O Grafatório trabalha, neste momento, na produção de Novos Contos, de Sganzerla. O livreto foi escrito pelo cineasta aos sete anos de idade, em 1953, e a última cópia original perdeu-se recentemente. Foi o pequeno Sganzerla que levou o compilado de contos infantis a uma tipografia para que tomasse corpo. O título será lançado em breve graças a uma parceria com a Miríade Edições, de Joinville (SC).

Processo tipográfico

Os contos, impressos em páginas soltas, serão colocados em um envelope junto de uma carta da mãe do cineasta, Zenaide, escrita especialmente para a edição. O processo de produção foi essencialmente tipográfico. “Nós nos perguntávamos como iríamos gerar interesse por esse livro são simples, em que o próprio texto é o personagem principal. O leitor entrará em contato com um objeto feito pelo autor, o que cria uma relação bem pessoal, por isso a carta escrita pela mãe”, explica Blanco.
Por ora, os livros artesanais têm sido válidos para o Grafatório, que já engatilhou a produção de outros títulos. “O teste de vendas está em processo”, afirma Melhado, “mas encontramos uma maneira de escoar o que produzimos: circular. As feiras são muito importantes para as publicações independentes e, dependendo do evento, a edição se paga ali”.
O intuito, daqui em diante, é “produzir cada vez mais para que possamos reinvestir o dinheiro, envolver mais pessoas no processo e andar mais rápido”, diz Blanco.

Técnicas artesanais

Em Curitiba, onde, de maneira geral, a cena cultural é mais difusa e potente, três projetos se destacam na produção de livros artesanais: a editora Arte & Letra, comandada pelos irmãos Frederico e Thiago Tizzot, e dois empreendimentos dos jornalistas Téo Souto Maior e Gustavo Ferreira, a Banquinho Publicações e o Estúdio Invertido.
A Arte & Letra surgiu em 2001 por iniciativa de Frederico. “Foi a primeira coisa que fiz em termos de publicação. Em 2004, meu irmão se juntou a mim e começamos a produzir mais. Crescemos bastante e, em 2006, abrimos uma livraria. Em 2011, mudamos de endereço e, além da livraria, incorporamos um café”, diz.
A ideia de publicar livros artesanais surgiu a partir de pesquisas de Frederico, que queria experimentar elementos diferentes do design tradicional. “Queria trabalhar com tecido, mas não achei quem fizesse. Encontrei novos métodos e o conceito foi mudando. Resolvi produzir o livro todo artesanalmente. No fim, fizemos uma pequena coleção com três títulos e todos os exemplares foram feitos com técnicas artesanais que eu tive que aprender. Foi a partir daí que começamos a pensar na possibilidade de efetivamente trabalhar com isso”, conta.

EXERCÍCIOS>
1. No texto sobre livros artesanais, com que idade Sganzerla escreveu Novos Contos?
2. Escreva a continuação do texto sobre livros artesanais a partir do ponto em que ele termina.
As entradas não têm nenhum papel nesta atividade.

DADOS APRESENTADOS>
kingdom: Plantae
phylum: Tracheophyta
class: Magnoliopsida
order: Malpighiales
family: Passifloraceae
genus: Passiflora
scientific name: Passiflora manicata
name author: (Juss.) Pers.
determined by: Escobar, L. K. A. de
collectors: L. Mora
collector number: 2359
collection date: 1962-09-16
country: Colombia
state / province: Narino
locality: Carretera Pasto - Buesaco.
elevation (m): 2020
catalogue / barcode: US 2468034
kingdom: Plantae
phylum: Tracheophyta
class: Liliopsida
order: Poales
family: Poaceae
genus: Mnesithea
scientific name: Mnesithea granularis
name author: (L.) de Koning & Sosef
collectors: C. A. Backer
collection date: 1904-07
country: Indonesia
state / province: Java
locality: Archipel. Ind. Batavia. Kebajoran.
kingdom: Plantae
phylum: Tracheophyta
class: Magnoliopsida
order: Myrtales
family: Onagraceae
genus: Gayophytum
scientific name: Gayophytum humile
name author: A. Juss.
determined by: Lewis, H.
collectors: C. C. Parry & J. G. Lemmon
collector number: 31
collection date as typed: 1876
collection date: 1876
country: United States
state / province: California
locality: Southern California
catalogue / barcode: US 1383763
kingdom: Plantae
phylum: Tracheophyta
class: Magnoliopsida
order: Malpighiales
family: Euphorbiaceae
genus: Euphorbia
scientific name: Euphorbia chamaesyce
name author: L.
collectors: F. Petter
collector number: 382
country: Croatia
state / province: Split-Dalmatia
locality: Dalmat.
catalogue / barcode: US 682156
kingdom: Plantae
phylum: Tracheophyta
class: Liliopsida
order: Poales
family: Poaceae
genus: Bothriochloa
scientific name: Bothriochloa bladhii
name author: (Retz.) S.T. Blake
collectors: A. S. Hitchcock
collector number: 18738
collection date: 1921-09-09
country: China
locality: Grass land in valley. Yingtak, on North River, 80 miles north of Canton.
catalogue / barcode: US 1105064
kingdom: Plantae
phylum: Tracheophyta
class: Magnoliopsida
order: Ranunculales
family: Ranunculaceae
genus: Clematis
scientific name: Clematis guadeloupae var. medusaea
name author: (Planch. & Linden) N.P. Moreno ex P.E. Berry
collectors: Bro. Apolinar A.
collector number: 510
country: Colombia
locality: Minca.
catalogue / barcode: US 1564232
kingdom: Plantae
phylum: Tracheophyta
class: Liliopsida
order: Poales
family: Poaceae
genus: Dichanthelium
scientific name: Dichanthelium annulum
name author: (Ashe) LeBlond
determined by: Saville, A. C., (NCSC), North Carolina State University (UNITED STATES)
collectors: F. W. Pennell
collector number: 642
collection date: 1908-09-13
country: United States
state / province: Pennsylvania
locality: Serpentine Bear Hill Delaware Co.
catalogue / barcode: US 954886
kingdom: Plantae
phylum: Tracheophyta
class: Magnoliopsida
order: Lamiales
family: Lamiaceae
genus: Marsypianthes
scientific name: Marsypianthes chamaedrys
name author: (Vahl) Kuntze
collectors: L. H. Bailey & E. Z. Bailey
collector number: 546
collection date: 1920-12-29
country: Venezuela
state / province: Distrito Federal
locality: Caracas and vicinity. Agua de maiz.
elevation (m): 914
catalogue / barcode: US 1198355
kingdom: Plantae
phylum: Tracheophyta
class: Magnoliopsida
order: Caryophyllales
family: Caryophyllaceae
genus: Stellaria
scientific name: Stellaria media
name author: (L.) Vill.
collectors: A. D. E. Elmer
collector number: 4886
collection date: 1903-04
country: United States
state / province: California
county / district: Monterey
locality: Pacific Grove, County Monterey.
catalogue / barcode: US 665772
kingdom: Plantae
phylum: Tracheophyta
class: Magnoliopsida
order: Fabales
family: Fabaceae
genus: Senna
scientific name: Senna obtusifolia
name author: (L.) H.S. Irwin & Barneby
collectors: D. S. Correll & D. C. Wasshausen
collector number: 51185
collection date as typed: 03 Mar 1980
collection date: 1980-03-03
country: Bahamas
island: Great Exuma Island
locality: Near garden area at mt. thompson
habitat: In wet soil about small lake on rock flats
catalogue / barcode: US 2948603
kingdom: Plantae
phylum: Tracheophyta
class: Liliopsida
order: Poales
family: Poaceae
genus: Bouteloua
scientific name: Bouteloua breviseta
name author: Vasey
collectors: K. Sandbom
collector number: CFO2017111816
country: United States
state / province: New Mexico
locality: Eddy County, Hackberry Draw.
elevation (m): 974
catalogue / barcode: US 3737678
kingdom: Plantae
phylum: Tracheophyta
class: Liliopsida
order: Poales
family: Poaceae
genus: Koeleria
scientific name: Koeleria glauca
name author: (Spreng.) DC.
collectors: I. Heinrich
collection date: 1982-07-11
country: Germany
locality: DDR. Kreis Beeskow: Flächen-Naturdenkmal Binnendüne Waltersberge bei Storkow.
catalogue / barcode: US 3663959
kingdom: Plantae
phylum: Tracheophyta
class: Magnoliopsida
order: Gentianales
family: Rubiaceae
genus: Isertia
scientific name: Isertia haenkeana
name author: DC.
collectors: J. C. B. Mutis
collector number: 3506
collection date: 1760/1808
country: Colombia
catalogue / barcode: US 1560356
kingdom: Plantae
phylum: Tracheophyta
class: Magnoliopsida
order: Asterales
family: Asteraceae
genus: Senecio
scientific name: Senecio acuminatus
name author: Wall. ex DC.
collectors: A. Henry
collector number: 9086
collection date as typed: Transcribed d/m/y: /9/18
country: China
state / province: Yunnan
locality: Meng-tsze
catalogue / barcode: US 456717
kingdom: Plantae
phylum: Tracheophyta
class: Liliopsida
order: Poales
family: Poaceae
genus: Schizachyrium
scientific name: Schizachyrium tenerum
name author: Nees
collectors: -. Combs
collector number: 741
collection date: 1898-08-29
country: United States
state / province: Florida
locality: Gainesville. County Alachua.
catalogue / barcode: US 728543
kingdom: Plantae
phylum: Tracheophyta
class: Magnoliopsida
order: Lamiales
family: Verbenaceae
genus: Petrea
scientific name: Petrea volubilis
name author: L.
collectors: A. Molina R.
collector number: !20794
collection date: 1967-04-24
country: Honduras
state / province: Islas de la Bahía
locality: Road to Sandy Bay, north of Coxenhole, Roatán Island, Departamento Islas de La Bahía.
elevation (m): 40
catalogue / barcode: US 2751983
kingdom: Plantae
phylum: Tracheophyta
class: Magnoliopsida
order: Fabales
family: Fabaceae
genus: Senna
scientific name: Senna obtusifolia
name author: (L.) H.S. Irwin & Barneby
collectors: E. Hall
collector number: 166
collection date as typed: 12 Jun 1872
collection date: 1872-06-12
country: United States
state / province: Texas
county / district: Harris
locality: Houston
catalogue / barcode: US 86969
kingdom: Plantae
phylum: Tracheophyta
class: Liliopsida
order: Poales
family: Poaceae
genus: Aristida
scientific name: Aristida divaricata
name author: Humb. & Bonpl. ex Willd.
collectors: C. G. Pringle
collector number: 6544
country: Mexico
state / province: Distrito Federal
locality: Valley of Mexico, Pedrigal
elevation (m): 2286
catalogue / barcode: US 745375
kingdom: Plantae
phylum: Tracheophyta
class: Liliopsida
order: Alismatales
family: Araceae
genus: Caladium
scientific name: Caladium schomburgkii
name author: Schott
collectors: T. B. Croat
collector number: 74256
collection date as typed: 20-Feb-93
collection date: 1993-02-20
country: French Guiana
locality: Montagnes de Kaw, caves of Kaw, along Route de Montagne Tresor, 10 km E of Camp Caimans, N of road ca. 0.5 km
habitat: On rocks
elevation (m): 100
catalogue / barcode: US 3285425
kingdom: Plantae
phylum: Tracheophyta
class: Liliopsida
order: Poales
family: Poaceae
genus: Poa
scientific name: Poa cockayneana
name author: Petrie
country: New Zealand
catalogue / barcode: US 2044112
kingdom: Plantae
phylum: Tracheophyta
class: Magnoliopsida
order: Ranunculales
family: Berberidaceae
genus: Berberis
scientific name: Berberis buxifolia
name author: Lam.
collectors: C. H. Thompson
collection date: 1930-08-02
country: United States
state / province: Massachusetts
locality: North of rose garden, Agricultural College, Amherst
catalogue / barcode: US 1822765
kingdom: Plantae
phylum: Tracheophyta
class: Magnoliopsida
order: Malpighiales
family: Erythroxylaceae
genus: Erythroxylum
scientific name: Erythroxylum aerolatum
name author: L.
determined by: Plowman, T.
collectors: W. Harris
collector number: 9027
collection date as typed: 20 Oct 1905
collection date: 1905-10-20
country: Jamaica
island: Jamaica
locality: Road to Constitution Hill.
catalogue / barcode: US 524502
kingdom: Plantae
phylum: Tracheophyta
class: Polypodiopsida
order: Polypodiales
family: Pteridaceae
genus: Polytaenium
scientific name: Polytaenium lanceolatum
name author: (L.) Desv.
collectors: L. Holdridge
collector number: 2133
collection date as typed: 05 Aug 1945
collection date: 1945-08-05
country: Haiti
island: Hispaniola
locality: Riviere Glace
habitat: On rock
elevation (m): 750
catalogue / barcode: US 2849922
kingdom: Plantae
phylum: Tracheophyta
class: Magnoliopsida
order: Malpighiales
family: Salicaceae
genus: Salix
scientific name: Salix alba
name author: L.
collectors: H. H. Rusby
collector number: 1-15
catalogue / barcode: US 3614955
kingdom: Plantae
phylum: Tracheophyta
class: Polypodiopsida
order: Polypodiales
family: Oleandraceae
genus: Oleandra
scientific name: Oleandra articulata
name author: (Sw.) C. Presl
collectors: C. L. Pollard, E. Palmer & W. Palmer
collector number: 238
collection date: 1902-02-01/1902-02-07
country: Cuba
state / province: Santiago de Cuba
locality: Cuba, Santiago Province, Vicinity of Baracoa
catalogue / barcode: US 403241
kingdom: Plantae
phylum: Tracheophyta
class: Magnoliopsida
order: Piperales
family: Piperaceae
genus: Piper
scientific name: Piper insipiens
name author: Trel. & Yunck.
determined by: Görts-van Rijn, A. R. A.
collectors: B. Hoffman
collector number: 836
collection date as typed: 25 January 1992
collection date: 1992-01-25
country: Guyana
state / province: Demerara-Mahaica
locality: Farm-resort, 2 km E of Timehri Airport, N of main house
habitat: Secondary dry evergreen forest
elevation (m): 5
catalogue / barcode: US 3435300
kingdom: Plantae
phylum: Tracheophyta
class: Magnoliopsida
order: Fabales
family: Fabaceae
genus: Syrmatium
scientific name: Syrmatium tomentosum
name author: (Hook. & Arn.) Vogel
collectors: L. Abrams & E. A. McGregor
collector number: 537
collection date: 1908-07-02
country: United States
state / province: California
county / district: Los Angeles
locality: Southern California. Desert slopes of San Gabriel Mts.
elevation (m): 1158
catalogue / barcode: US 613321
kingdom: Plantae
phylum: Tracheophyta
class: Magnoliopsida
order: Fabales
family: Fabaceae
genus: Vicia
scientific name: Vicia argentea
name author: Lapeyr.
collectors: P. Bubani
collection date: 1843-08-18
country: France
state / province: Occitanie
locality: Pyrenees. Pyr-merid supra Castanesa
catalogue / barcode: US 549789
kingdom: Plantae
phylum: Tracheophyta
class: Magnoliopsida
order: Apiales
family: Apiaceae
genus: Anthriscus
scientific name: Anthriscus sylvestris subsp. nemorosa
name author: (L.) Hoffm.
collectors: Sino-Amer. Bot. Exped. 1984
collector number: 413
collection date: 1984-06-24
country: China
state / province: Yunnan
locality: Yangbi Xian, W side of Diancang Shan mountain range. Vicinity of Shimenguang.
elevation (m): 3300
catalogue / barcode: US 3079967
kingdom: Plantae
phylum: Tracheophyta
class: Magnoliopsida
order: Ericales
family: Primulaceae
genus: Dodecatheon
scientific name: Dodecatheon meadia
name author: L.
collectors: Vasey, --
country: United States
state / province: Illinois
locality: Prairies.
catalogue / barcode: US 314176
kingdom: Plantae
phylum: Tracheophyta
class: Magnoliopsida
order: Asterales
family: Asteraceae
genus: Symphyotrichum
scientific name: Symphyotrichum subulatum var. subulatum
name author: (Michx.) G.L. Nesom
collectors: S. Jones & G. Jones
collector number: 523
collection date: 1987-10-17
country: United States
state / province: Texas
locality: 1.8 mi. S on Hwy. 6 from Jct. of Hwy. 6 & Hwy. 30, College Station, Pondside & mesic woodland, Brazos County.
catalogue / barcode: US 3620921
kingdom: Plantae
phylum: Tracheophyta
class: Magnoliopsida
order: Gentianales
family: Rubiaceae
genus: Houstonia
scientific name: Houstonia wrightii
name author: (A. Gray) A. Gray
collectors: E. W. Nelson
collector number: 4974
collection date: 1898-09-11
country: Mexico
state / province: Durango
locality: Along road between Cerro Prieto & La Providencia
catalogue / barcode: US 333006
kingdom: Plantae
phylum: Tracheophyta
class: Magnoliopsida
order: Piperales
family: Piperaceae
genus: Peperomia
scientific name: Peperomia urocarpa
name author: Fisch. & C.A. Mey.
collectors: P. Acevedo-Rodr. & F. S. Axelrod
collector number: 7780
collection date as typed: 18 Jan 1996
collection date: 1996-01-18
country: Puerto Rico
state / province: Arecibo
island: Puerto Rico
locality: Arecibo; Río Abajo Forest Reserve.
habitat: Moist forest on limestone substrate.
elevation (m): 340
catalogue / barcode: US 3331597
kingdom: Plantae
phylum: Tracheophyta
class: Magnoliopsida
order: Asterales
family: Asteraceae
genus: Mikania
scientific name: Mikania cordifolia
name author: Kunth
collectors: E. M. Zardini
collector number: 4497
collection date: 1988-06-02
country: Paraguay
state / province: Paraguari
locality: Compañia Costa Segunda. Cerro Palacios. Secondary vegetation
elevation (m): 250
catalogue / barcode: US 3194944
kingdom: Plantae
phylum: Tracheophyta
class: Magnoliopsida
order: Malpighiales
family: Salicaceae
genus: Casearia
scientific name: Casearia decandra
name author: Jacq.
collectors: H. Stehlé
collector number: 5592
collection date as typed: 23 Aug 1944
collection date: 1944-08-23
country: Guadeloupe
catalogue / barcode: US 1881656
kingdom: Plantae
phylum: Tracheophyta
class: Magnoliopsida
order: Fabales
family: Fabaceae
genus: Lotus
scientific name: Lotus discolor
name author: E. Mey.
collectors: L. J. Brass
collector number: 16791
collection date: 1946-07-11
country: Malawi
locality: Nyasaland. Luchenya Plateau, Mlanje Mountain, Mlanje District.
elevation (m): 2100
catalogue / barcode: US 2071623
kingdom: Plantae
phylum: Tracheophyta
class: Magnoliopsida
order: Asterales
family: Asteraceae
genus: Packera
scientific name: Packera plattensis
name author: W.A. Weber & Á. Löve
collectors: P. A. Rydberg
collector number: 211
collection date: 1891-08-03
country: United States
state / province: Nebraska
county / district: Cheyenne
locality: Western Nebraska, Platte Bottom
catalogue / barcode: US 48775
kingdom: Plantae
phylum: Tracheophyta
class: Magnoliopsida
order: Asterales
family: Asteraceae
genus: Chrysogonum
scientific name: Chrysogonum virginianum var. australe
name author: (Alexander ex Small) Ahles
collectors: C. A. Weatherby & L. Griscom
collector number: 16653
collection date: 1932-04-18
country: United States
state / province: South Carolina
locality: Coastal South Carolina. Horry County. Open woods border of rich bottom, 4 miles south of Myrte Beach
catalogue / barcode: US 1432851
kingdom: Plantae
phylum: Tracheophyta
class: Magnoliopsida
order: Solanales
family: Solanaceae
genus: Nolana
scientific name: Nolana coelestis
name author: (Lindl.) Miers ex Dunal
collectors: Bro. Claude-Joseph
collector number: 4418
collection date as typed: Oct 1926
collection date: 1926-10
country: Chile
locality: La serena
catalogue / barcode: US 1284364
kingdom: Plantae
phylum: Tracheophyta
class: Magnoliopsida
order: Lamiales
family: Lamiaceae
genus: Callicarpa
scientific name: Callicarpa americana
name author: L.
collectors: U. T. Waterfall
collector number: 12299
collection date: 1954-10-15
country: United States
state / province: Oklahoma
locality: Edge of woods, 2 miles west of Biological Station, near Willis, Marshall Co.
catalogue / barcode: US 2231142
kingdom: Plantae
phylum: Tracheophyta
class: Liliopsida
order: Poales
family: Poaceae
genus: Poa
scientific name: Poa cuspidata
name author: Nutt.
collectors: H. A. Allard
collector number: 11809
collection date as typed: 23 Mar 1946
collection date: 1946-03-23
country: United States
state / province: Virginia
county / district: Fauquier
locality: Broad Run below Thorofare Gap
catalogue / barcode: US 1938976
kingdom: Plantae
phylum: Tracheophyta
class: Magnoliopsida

RESPOSTAS>
1. Aos sete anos de idade, em 1953.

2.
A editora lançou uma segunda coleção de três títulos, com 250 exemplares cada, que demorou um ano para ficar pronta. No começo, os livros eram produzidos em linotipia, mas, com o aumento das demandas e o tempo curto para efetuá-las, Frederico teve de repensar os processos. “Tudo isso foi feito em paralelo com a produção industrial, os livros ‘normais’, porque há certa dificuldade em tornar a produção artesanal viável em termos de mercado. Fui procurar maneiras de colocar os livros em circulação sem gastar tanto tempo e de forma rentável”.
O produto final vira uma obra de arte. Foto: Beatriz Menezes Amaro.
O produto final vira uma obra de arte. Foto: Beatriz Menezes Amaro.
Com isso em mente, o editor entrou em contato com fornecedores e deparou-se com a risografia, “uma máquina com produtividade e tamanho bons”. Em 2017, a Arte & Letra montou um ateliê próprio voltado à produção artesanal – a impressão é feita em risografia e é possível explorar recursos como xilogravura e serigrafia, além de encadernar e costurar os exemplares à mão. Segundo Frederico, “acompanhamos a produção de perto, conferimos a qualidade, controlamos a tiragem e produzimos mais em menos tempo e com menor custo. Agora as coisas saem como a gente quer”.
A editora tem enfrentado um problema que muitos gostariam de ter: a busca pelos livros é enorme. “Estamos reimprimindo alguns títulos. Está muito corrido, o que é ótimo”, afirma. Mesmo assim, o plano é expandir a produção. Recentemente, a Arte & Letra lançou um selo exclusivo para novos autores. “Já nos procuraram e vamos continuar produzindo. A ideia é ampliar a pequena gráfica que construímos e ter cada vez mais livros artesanais”, explica o editor.

Diferentes formatos

A ligação dos jornalistas Téo Souto Maior e Gustavo Ferreira com livros também é antiga. Durante a graduação, a dupla produziu um livro-reportagem sobre a Ocupação Marumbi e, desde então, envolveu-se com processos gráficos. “Procurávamos formatos diferentes de livros como consumidores, mas nos interessávamos pela ideia de produzir alguma coisa”, conta Souto Maior.
Em 2008, os amigos fundaram uma agência de produção de conteúdo, a Banquinho Publicações, e, em 2011, ministraram uma oficina de encadernação artesanal. Em 2014, lançaram o primeiro livro artesanal, Será que é Poesia?, de Laércio Souto Maior, pai de Téo. As experiências deixaram a dupla inquieta e bastante interessada em produzir outros títulos, mas, tal qual os irmãos Tizzot, os jornalistas tiveram dificuldades para terceirizar os serviços.
“Foi aí que, em 2015, estudamos, pesquisamos e resolvemos montar o Estúdio Invertido, que conta com três eixos: serigrafia em tecido e em papel, encadernação artesanal e tipografia”, explica Souto Maior. “O estúdio surgiu a partir do livro enquanto objeto, mas, com o passar do tempo, ele se transformou em um espaço de confecção gráfica artesanal. Fazemos muitos materiais para terceiros: convites, cartões de visita, capas de livros, cadernos, etc”.
Simultaneamente, a Banquinho deixava de lado a função de agência e voltava seus esforços à consolidação de um catálogo de livros artesanais. Hoje, os dois projetos incluem a produção de títulos: a Banquinho como editora e o Estúdio Invertido na parte de produção gráfica, normalmente em parceria com outras editoras.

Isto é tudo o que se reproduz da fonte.